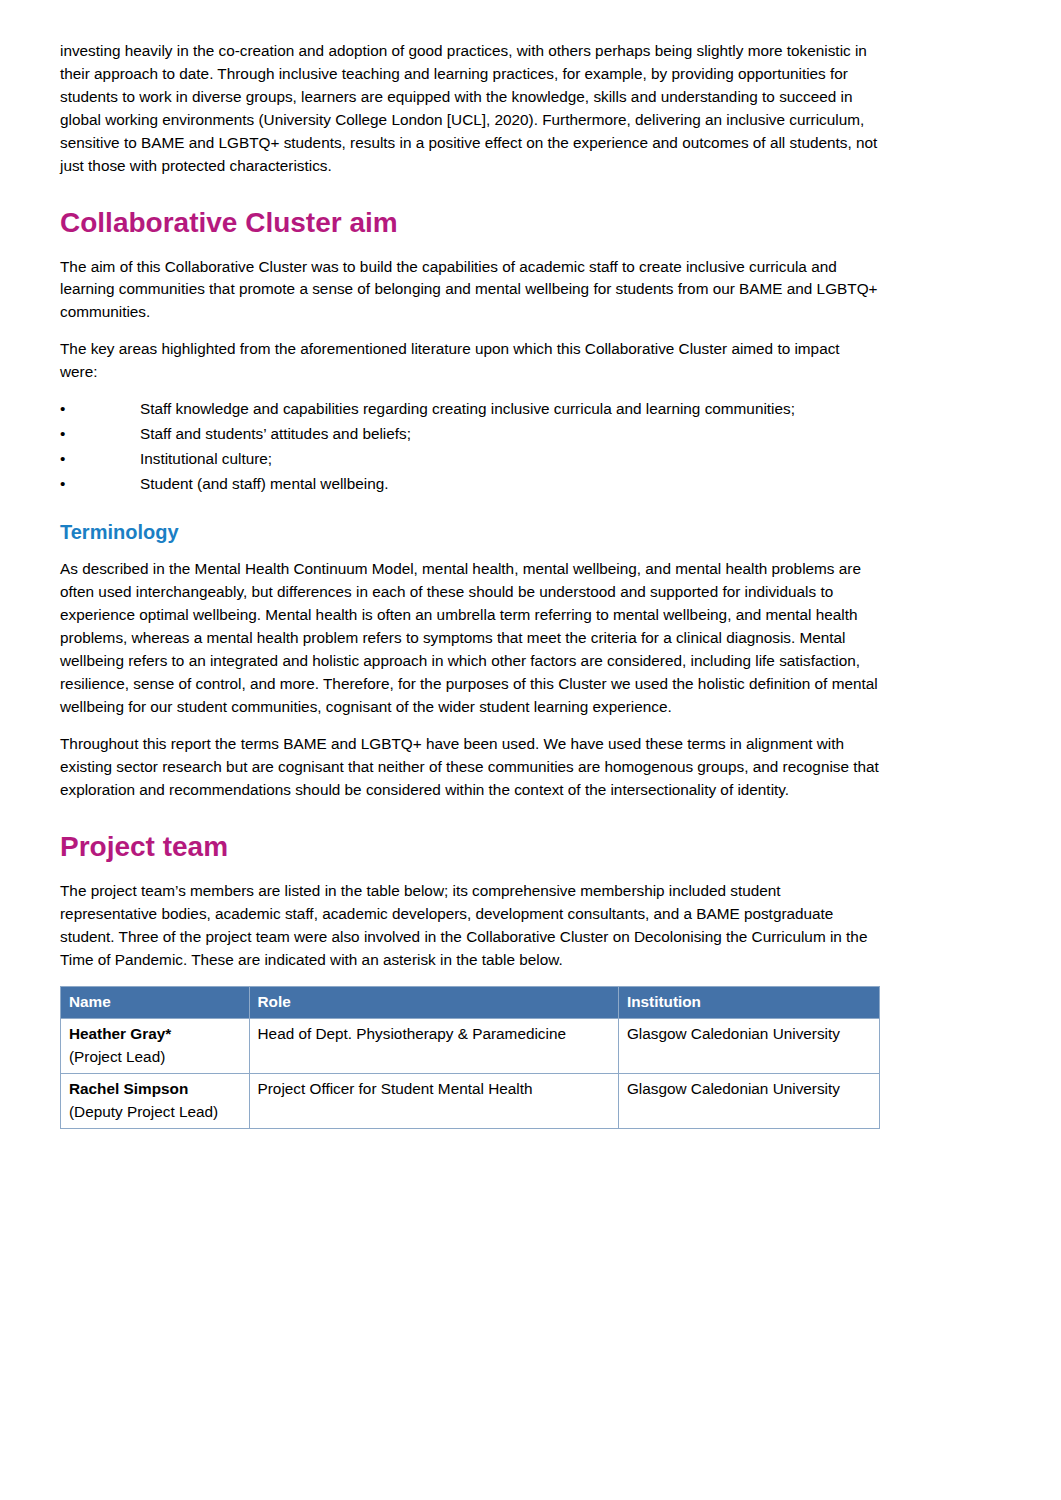investing heavily in the co-creation and adoption of good practices, with others perhaps being slightly more tokenistic in their approach to date. Through inclusive teaching and learning practices, for example, by providing opportunities for students to work in diverse groups, learners are equipped with the knowledge, skills and understanding to succeed in global working environments (University College London [UCL], 2020). Furthermore, delivering an inclusive curriculum, sensitive to BAME and LGBTQ+ students, results in a positive effect on the experience and outcomes of all students, not just those with protected characteristics.
Collaborative Cluster aim
The aim of this Collaborative Cluster was to build the capabilities of academic staff to create inclusive curricula and learning communities that promote a sense of belonging and mental wellbeing for students from our BAME and LGBTQ+ communities.
The key areas highlighted from the aforementioned literature upon which this Collaborative Cluster aimed to impact were:
Staff knowledge and capabilities regarding creating inclusive curricula and learning communities;
Staff and students’ attitudes and beliefs;
Institutional culture;
Student (and staff) mental wellbeing.
Terminology
As described in the Mental Health Continuum Model, mental health, mental wellbeing, and mental health problems are often used interchangeably, but differences in each of these should be understood and supported for individuals to experience optimal wellbeing. Mental health is often an umbrella term referring to mental wellbeing, and mental health problems, whereas a mental health problem refers to symptoms that meet the criteria for a clinical diagnosis. Mental wellbeing refers to an integrated and holistic approach in which other factors are considered, including life satisfaction, resilience, sense of control, and more. Therefore, for the purposes of this Cluster we used the holistic definition of mental wellbeing for our student communities, cognisant of the wider student learning experience.
Throughout this report the terms BAME and LGBTQ+ have been used. We have used these terms in alignment with existing sector research but are cognisant that neither of these communities are homogenous groups, and recognise that exploration and recommendations should be considered within the context of the intersectionality of identity.
Project team
The project team’s members are listed in the table below; its comprehensive membership included student representative bodies, academic staff, academic developers, development consultants, and a BAME postgraduate student. Three of the project team were also involved in the Collaborative Cluster on Decolonising the Curriculum in the Time of Pandemic. These are indicated with an asterisk in the table below.
| Name | Role | Institution |
| --- | --- | --- |
| Heather Gray* (Project Lead) | Head of Dept. Physiotherapy & Paramedicine | Glasgow Caledonian University |
| Rachel Simpson (Deputy Project Lead) | Project Officer for Student Mental Health | Glasgow Caledonian University |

■ ■ ■ ■

Work to complete
Print nothing but the lines from the one containing "The project team’s" through the end of the listing above, exactly as written.

Result below
The project team’s members are listed in the table below; its comprehensive membership included student representative bodies, academic staff, academic developers, development consultants, and a BAME postgraduate student. Three of the project team were also involved in the Collaborative Cluster on Decolonising the Curriculum in the Time of Pandemic. These are indicated with an asterisk in the table below.
| Name | Role | Institution |
| --- | --- | --- |
| Heather Gray* (Project Lead) | Head of Dept. Physiotherapy & Paramedicine | Glasgow Caledonian University |
| Rachel Simpson (Deputy Project Lead) | Project Officer for Student Mental Health | Glasgow Caledonian University |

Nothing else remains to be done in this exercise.